Saturday, 30 January 2016

Mortality in Focus

The scariest thing about my recent GFR reading is that it brings thoughts of my own mortality into sharp focus. From the moment I was diagnosed with CKD at the wrong end of stage three, I realised the odds of me making it to 80 were on the low side, but as long as my GFR readings were stable I put it to the back of my mind and got on with life. But this new realisation that unless my readings plateau again I could be looking at transplant listing and dialysis in three to four years has started me thinking deeply about the long term consequences of my condition.

The analyst in me has started doing the numbers; the average life expectancy for a patient on dialysis is just five years, although it’s not uncommon for some to live twenty or thirty years on dialysis. The average transplant lasts around ten years though some end up receiving several over the course of their condition. These numbers are also improving with developments in medical science and recent breakthroughs in cloning organs open up real potential in the next few decades. But it’s still very scary.

What petrifies me most is the impact on my family, I desperately want to see my children grow to adulthood. The thought of leaving them without a father, of missing the key milestones they have ahead, threatens to crush me. Behind not being there at all is the pressures it will place on them when my condition develops significant complications like dialysis, I’m sure we’ll cope, but the older my kids are and the more financial security we can get in place first the better.
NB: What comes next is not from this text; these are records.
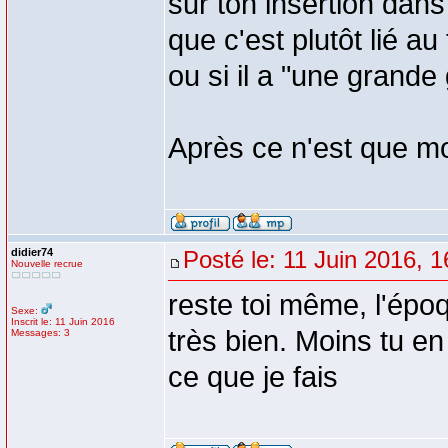
sur ton insertion dan
que c'est plutôt lié au
ou si il a "une grande
Après ce n'est que m
didier74
Posté le: 11 Juin 2016, 1
Nouvelle recrue
reste toi même, l'épo
Sexe:
Inscrit le: 11 Juin 2016
très bien. Moins tu en
Messages: 3
ce que je fais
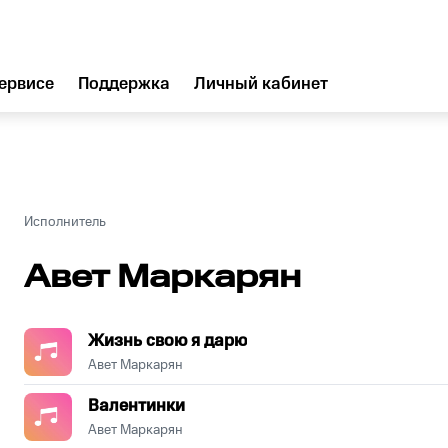
ервисе
Поддержка
Личный кабинет
Исполнитель
Авет Маркарян
Жизнь свою я дарю
Авет Маркарян
Валентинки
Авет Маркарян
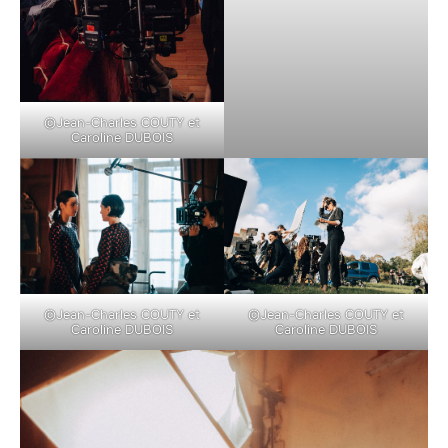
©Jean-Charles COUTY et
Caroline DUBOIS
©Jean-Charles COUTY et
©Jean-Charles COUTY et
Caroline DUBOIS
Caroline DUBOIS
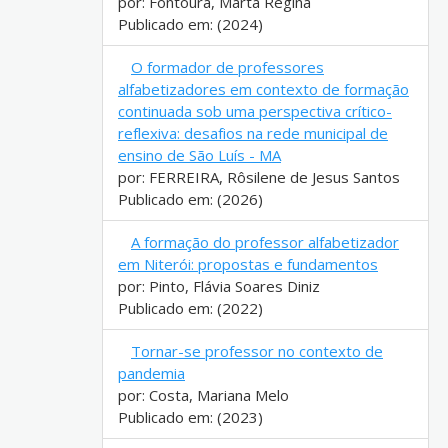
por: Fontoura, Marta Regina
Publicado em: (2024)
O formador de professores
alfabetizadores em contexto de formação
continuada sob uma perspectiva crítico-
reflexiva: desafios na rede municipal de
ensino de São Luís - MA
por: FERREIRA, Rôsilene de Jesus Santos
Publicado em: (2026)
A formação do professor alfabetizador
em Niterói: propostas e fundamentos
por: Pinto, Flávia Soares Diniz
Publicado em: (2022)
Tornar-se professor no contexto de
pandemia
por: Costa, Mariana Melo
Publicado em: (2023)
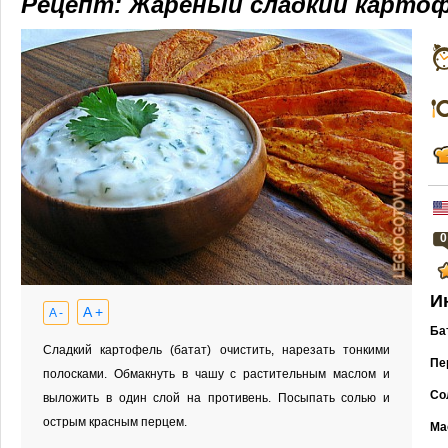
Рецепт: Жареный сладкий карто
0
И
A +
A -
Ба
Сладкий картофель (батат) очистить, нарезать тонкими
Пе
полосками. Обмакнуть в чашу с растительным маслом и
Со
выложить в один слой на противень. Посыпать солью и
острым красным перцем.
Ма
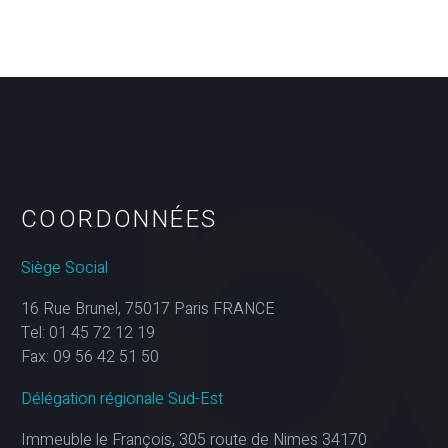
COORDONNÉES
Siège Social
16 Rue Brunel, 75017 Paris FRANCE
Tel: 01 45 72 12 19
Fax: 09 56 42 51 50
Délégation régionale Sud-Est
Immeuble le François, 305 route de Nimes 34170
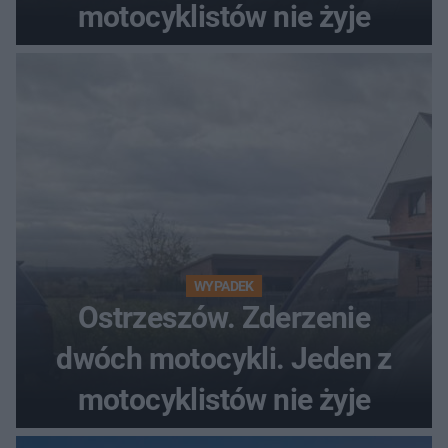
motocyklistów nie żyje
WYPADEK
Ostrzeszów. Zderzenie
dwóch motocykli. Jeden z
motocyklistów nie żyje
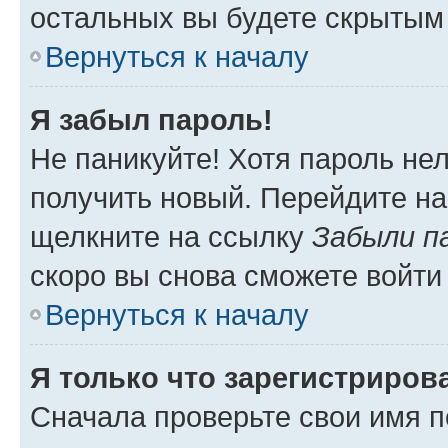
остальных вы будете скрытым
Вернуться к началу
Я забыл пароль!
Не паникуйте! Хотя пароль не
получить новый. Перейдите на
щелкните на ссылку
Забыли п
скоро вы снова сможете войти
Вернуться к началу
Я только что зарегистрирова
Сначала проверьте свои имя п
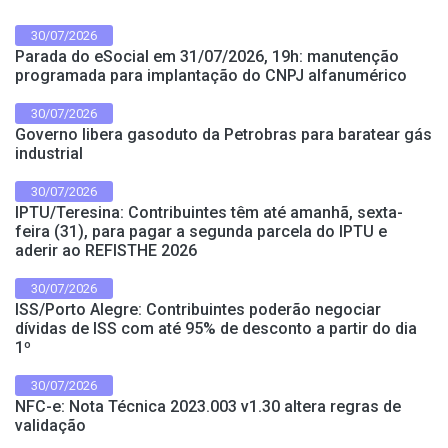
30/07/2026
Parada do eSocial em 31/07/2026, 19h: manutenção
programada para implantação do CNPJ alfanumérico
30/07/2026
Governo libera gasoduto da Petrobras para baratear gás
industrial
30/07/2026
IPTU/Teresina: Contribuintes têm até amanhã, sexta-
feira (31), para pagar a segunda parcela do IPTU e
aderir ao REFISTHE 2026
30/07/2026
ISS/Porto Alegre: Contribuintes poderão negociar
dívidas de ISS com até 95% de desconto a partir do dia
1º
30/07/2026
NFC-e: Nota Técnica 2023.003 v1.30 altera regras de
validação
But my initial researches do leave plenty of room for hope, life expectancy on dialysis appears to be heavily dragged down by the fact that many people entering the process are advanced in years and have other serious health complaints like heart disease. Thankfully I’m relatively young, my health is good excepting the CKD, I don’t smoke, I’m a moderate drinker and the only currently identified barrier to transplant listing is my sizeable weight, something I’m now determined to tackle. My occupation is also one that with reasonable adjustments (if required) should be maintainable on dialysis. All things considered there are many people in far worse predicaments out there and I need to focus on getting the most from life now whilst preparing for what the future might throw at me.

Thursday, 28 January 2016

A Beginning


I’m starting this blog to document my personal experience of living with Chronic Kidney Disease (CKD) (CKD), my thoughts on the impact the condition has only my life and that of my family. A sounding board and a record of my journey to maintain a normal life for as long as possible.
I am a man, in my late thirties, living in Surrey with my wife and two young children. I was diagnosed with Stage 3 CKD around three and a half years ago with an GFR around 30. It wasn’t as big as surprise as it may have been for some people as there is a history of kidney issues in my immediate family and I’d known for several years that one of kidneys was unusually small although there were no a side effects to set alarm bells ringing. Since the diagnosis I’ve been on medication to reduce my blood pressure with visits to the nephrology clinic very four months.
The reason for starting this blog now, and not three years ago, is that in January 2016 I was advised by my consultant nephrologist that my GFK has now fallen to 27 and if it continues to trend down I could require dialysis and transplant listing in as little as three to four years. Up to now my CKD has had little negative impact on my life; apart from taking my pills, cutting back on salt, but sadly failing to get my weight under control, but now most substantial changes are required to ensure I see my kids grow to adulthood.